+++ Kaynak metin +++

Kolay gelsin…
Merhaba nasılsınız?
Teşekkür ederim, iyiyim, siz nasılsınız?
Bizler CHP´liyiz, seçimlerde desteğinizi almaya, oy istemeye geldik.
Ne veriyorsunuz?
Nasıl yani?
Benim ihtiyaçlarım var.
Nasıl ihtiyaçlar bunlar?
Buzdolabım eskidi, elektrik süpürgem çalışmıyor, çamaşır makinem zaten yok.
Biz nasıl vereceğiz?
Onu bilmiyorsanız, benden ne istiyorsunuz.
Bu sizin isteğiniz doğru değil ki
Doğru ya da yanlış, böyle. Her yıl seçim olmuyor. Değil mi ama?
Evet, her yıl seçim olmuyor. İyi günler size.
Size de iyi günler.
Bu diyalog, seçim çalışması yapan CHP´li kadınlar ile bir kadın seçmen arasında geçiyor.
CHP´li kadınlar şaşkın. İşin geldiği boyutu anlamakta ve yorumlamakta zorlanıyorlar.
12 Haziran seçimleri için çalmadık kapı ve uğranmadık ev bırakmayan, evde ya da sokakta, herkesle birebir iletişim kurup CHP´nin projelerini anlatan bu kadınlar, karşılaştıkları tablo karşısında suskun.

+++

Yapılacaklar:
**A)** Seçim çalışması metnine göre şu ifadelerin metinle uyuşup uyuşmadığını evet ya da hayır diye belirtin ve her birine karar verdiren sözleri metinden aynen alıntılayın: (i) Seçmen kadının buzdolabı eskimiştir. (ii) Seçmen kadının çamaşır makinesi bozuktur. (iii) CHP'li kadınlar karşılaştıkları tablo karşısında konuşkandır.
**B)** Seçim çalışması metnindeki diyalog kimler arasında geçmektedir?
**C)** Seçim çalışması metnindeki "İşin geldiği boyutu anlamakta ve yorumlamakta zorlanıyorlar." cümlesini İngilizceye çevirin.
Bu satırların seçim çalışması metniyle hiçbir ilgisi yoktur.

+++ Veri satırları +++

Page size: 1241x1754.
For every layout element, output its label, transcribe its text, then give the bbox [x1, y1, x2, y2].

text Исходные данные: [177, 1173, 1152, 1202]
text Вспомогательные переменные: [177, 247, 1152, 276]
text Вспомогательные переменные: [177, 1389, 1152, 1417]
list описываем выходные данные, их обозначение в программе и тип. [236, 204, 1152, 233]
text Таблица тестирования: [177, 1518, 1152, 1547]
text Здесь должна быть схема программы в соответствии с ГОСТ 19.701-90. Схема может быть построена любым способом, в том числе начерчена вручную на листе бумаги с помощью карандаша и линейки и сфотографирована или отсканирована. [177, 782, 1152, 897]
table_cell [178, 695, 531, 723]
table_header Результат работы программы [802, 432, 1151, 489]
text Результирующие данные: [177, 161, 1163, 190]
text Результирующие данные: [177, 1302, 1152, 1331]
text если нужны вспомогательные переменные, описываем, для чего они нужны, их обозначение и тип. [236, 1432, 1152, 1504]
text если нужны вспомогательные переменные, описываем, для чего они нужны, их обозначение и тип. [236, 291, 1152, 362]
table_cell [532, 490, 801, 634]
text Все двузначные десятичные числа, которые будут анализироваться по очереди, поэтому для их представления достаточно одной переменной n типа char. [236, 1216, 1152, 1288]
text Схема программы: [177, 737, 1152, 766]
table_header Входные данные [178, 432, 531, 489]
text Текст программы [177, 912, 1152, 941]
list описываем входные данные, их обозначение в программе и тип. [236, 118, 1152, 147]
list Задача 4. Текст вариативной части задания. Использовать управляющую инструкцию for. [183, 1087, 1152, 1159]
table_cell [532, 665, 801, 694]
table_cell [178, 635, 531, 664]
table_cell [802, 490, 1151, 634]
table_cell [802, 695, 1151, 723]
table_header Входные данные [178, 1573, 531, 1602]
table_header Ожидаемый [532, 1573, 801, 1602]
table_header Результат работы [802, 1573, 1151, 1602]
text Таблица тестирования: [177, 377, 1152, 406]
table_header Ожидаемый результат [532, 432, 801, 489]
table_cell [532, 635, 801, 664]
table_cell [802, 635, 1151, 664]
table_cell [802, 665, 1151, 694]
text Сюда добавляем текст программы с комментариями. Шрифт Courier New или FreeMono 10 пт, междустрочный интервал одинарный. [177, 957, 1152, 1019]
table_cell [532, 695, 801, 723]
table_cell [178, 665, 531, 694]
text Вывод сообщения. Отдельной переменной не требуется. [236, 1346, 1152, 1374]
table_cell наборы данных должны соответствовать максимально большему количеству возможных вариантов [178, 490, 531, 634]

+++

Cevaplar:
**A)**
(i) Evet: "Buzdolabım eskidi"
(ii) Hayır: "çamaşır makinem zaten yok"
(iii) Hayır: "karşılaştıkları tablo karşısında suskun"

**B)** Diyalog, seçim çalışması yapan CHP'li kadınlar ile bir kadın seçmen arasında geçmektedir.

**C)** They are having difficulty understanding and interpreting the extent to which things have gone.